Karachi Stock Exchange Weekly Analysis 24 May, 2014

The Karachi Stock Exchange (KSE) market remained extremely dull for the entire week. KSE - 100 index closed at  28,756 by losing 127 points or 0.4 percent.

The benchmark index lost 127 points during the week shedding 0.4% of its value as market heavy stocks of the likes of PAKT (-9.2%), OGDC (-0.7%) and NESTLE (-2.7%) weighed in on the index while mid-tiers KEL (+6.3%), MUREB (+15.1%) and PSEL (+10.2%) lent support to the  index. Trading activity continued to remain dull in lieu of uncertainty of the forthcoming budget. Average volumes clocked in at 96.5mn up 4% WoW. Foreigners remained net buyers during the week mopping up USD7.8mn worth of shares but shy of USD20.6mn in the previous week. With six sessions remaining prior to the budget we expect the market to remain range bound in lieu of ambiguity ahead of the federal budget.
 
Following news have played vital role in Karachi Stock Market index movement:


  • Government misses major budgetary targets
  • The news relatedto GDR of UBL, HBL, OGDC and PPL are likely to offer soon where we believe governmentmay easily fetch nearly USD1.6bn
  • Current account deficit rises to USD2.16bn
  • 3G/4G licenses fee over USD964mn received from telecom operators
  • Government not to pay PKR300bn circular debt
  • IPPs won’t be able to operate plants at full capacity due to non-payment of Rs300bn
  • PSO confirms it has defaulted on payments
  • NBP led consortium releases Rs27.5bn to PSO
  • LSM growth down 2.68% in March 2014
  • Textile exports grow by 6.5%YoY in 10MFY14
  • Rs250bn allocation proposed for 19 projects under Pak-China corridor  
  • Forex reserves at US$13.12bn vs US$12.88bn last week
  • Rs1.347trn (+36%YoY) projected as interest payments in budget FY15 budget
  • Fatima gets nod from shareholders for US Investment worth US$300mn
  • No increase in sales tax says an FBR member, rate to remain at 17% in the upcoming budget
  • Insurance companies allowed to launch takaful now  
  • IFC to invest in Bank AlFalah, SBP allows due diligence
  • Al Baraka plans Sukuk in Pakistan
  • CNG price raised by Rs10-15/kg              
  • FBR has proposed imposition of Special Excise Duty (SED) on import (of input and finished products) and locally produced goods where SED paid on inputs will be adjustable against final SED paid on locally produced goods from the same.

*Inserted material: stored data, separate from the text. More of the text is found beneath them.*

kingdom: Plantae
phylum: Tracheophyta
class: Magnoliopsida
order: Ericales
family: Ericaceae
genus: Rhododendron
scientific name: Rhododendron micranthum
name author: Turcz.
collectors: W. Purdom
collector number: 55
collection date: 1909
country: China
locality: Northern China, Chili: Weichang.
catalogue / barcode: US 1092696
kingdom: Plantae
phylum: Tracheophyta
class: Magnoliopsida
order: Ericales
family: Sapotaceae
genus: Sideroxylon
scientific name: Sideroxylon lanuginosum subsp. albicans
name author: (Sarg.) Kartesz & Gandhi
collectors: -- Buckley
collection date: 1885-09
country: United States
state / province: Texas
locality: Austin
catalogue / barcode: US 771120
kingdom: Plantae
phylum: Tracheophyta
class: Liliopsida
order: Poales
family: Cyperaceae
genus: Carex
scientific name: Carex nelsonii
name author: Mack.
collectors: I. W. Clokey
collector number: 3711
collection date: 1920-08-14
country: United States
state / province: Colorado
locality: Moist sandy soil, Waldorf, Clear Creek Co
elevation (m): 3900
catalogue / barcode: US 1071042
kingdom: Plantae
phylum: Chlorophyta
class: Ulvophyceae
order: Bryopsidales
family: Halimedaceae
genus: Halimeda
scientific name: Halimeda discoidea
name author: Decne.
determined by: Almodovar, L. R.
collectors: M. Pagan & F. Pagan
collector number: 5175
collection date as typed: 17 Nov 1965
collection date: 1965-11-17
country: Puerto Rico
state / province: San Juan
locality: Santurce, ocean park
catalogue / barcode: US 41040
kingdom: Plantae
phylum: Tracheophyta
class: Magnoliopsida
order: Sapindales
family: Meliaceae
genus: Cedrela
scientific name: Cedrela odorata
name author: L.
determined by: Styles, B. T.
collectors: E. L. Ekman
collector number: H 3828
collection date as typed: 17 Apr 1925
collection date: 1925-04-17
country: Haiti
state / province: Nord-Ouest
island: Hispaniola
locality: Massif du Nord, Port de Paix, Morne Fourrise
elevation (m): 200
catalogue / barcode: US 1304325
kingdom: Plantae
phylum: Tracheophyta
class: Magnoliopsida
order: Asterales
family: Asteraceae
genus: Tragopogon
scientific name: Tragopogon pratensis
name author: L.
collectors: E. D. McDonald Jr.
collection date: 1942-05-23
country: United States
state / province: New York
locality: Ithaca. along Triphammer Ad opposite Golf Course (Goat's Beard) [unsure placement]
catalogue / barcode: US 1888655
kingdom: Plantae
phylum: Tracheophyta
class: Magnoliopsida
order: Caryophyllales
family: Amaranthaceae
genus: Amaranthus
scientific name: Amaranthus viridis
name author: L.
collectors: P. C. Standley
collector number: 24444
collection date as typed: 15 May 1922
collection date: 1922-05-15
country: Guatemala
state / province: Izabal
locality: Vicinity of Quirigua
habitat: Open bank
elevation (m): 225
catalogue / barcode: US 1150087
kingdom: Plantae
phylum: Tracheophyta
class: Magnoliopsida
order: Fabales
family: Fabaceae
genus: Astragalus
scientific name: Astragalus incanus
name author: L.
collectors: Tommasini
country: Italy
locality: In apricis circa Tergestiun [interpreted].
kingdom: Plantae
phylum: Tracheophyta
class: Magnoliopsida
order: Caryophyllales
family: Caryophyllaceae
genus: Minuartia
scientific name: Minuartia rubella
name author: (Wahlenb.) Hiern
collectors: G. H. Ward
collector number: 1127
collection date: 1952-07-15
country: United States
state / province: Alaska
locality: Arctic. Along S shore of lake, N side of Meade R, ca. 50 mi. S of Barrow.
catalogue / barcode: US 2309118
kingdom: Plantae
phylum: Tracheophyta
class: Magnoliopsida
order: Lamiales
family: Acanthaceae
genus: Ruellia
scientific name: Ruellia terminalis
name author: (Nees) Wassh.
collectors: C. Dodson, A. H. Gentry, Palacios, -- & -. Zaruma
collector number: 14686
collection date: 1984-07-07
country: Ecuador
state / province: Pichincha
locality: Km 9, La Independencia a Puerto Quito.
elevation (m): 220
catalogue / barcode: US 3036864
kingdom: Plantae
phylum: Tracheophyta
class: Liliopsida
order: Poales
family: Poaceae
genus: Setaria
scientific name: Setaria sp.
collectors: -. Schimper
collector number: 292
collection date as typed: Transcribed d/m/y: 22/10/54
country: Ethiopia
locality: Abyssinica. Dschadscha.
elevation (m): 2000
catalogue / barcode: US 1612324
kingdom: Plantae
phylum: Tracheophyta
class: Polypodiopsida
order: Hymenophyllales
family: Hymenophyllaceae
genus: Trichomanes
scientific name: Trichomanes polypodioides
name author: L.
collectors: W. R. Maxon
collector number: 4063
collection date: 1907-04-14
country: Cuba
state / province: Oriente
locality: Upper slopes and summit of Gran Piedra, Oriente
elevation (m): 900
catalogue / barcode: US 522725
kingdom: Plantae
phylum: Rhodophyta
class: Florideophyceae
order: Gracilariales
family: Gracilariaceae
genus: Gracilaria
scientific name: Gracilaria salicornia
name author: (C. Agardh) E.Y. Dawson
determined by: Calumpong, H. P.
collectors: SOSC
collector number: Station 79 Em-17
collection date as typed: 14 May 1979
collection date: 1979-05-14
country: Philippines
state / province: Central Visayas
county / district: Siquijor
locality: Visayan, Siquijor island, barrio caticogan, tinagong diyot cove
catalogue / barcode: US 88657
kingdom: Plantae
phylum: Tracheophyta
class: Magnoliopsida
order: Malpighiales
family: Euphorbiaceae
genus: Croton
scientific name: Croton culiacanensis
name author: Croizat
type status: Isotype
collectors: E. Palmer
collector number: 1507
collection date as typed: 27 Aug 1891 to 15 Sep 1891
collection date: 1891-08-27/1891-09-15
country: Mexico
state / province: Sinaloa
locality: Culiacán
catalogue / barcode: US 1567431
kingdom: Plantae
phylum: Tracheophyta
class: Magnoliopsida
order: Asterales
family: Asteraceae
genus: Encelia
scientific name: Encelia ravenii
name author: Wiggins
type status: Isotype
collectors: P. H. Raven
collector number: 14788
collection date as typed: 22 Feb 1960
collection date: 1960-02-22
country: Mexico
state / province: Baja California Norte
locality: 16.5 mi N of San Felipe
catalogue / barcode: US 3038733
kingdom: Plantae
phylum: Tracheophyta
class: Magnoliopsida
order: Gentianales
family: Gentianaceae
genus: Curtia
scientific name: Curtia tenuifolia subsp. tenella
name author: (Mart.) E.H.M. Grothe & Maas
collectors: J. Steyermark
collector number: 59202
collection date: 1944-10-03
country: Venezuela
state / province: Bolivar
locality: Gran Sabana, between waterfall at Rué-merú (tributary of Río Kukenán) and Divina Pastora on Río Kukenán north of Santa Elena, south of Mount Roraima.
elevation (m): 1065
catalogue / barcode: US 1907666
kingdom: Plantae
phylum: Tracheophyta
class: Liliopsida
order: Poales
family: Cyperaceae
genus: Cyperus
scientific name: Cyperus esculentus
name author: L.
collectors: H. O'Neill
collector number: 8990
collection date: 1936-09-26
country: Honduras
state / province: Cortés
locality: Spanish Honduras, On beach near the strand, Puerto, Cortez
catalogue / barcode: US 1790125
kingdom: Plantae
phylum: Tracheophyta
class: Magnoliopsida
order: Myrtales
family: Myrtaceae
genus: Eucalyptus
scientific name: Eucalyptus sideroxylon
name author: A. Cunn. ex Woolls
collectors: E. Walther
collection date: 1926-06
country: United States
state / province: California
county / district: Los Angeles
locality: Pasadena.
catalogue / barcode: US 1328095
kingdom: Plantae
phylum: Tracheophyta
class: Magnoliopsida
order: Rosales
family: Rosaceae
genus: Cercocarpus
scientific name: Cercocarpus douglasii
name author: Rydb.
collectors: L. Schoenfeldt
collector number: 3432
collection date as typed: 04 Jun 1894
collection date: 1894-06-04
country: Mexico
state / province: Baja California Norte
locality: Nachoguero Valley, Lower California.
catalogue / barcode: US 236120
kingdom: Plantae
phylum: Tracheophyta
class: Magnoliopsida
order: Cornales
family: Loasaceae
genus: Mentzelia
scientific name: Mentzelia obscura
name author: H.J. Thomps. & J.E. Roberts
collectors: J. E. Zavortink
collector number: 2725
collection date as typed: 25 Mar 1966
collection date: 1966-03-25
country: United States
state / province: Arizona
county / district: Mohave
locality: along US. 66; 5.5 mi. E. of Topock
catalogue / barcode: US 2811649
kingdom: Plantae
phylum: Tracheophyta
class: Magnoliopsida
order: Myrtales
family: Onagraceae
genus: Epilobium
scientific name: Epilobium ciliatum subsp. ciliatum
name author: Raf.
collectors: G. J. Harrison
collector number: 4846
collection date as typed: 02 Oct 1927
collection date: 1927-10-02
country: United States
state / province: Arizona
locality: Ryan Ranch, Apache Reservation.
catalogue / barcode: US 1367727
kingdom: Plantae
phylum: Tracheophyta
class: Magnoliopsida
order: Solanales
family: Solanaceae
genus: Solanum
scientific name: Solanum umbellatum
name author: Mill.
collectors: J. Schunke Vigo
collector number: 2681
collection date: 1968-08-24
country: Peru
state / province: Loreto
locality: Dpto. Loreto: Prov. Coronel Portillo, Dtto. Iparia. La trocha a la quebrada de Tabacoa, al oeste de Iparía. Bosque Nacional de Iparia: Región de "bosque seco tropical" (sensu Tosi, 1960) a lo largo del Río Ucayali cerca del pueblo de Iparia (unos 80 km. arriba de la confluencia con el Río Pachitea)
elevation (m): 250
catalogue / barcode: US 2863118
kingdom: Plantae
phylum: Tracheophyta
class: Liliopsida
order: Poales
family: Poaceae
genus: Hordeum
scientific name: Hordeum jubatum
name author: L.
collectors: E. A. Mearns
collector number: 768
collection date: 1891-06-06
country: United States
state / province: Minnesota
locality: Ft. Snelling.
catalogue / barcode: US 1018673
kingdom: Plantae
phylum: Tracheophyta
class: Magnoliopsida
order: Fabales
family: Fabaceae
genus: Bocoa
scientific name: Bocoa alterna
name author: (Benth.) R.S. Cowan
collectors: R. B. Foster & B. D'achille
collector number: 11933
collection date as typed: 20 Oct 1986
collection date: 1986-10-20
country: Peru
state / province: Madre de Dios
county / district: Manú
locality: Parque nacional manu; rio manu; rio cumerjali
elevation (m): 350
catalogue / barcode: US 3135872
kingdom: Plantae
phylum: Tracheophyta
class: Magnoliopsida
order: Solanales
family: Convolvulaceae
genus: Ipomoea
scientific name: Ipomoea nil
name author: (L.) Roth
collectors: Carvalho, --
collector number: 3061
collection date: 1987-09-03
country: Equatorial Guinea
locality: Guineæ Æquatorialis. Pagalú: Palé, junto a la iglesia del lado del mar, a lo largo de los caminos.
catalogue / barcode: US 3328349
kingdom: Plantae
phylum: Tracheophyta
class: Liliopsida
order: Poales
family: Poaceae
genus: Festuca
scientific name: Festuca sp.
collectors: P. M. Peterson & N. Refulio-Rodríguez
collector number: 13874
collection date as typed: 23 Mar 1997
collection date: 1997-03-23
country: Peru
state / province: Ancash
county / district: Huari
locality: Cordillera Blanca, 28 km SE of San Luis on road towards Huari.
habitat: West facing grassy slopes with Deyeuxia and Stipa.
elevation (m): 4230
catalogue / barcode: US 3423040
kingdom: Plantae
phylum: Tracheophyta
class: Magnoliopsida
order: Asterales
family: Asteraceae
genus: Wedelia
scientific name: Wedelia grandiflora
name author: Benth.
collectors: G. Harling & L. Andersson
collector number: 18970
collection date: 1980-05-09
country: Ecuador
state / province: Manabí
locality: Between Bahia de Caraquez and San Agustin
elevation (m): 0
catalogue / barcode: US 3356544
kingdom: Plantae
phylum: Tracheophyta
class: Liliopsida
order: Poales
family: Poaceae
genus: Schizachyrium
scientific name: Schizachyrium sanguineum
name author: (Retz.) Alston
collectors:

SED is proposed at a rate of 1%‐2.5%
  • FBR has proposed increase in Federal Excise Duty (FED) on local production of cement from PRs400/ton to PRs500/ton, implying a PRs5/bag increase in cement prices 
  • Inclusion of KEL in MSCI index, possible launch of new model of Toyota Corolla and investment by THALL in Thar Coal Mining Company pushed the stocks in the top ten leading stocks of the week
  • Power tariff of 100MW solar power project inaugurated by PM earlier this month is set at unbelievably higher rate of PKR22.02/unit for the first 10 years, revealed an analysis by the SDPI
  • TCP imports 61,000 tonnes of urea under Saudi facility
  • PML‐N government is all set to introduce a number of revenue‐generation measures in the budget for FY15; including new taxes that are expected to yield an estimated PKR255bn
  • GoP tax target of PKR2,810bn to be envisioned in the next budget seems achievable against the revised estimates of PKR2,275bn for the outgoing financial year 
  • NEPRA reduced power tariff of Discos by PKR1.48/unit for April 2014 under the monthly fuel adjustment mechanism
  • An official said that for the first time about 30.65% rate of return has been offered in the upfront tariff for power projects based on Thar coal


Top ten gainers of last week were: Muree Brewery Co Ltd, Rafhan Maize Prod., Indus Motor, Pak Services, EFU Life Assur Ltd., Hum Network Ltd, Thal Limited, TRG Pakistan Ltd, Int. Ind.Ltd and K‐Electric.

Top ten losers of last week were: Pak Reinsurance, Pak Tobacco Co, Shezan International Ltd., Engro Foods Ltd, Nishat Chunian, Javedan Corporation, Nishat Mills Limited, Azgard Nine, Fatima Fert.Co. and Arif Habib Corp.

Top ten volume leaders were: KEL, LPCL, BOP, TRG, MLCF, FCCL, AKBL, JSCL, DGKC, BAFL and MARI.

Thank you very much for reading this article.

NOTE: The information posted in this blog (forum) is based on current affairs & investors point of view. There may be discrepancy in the ground realities.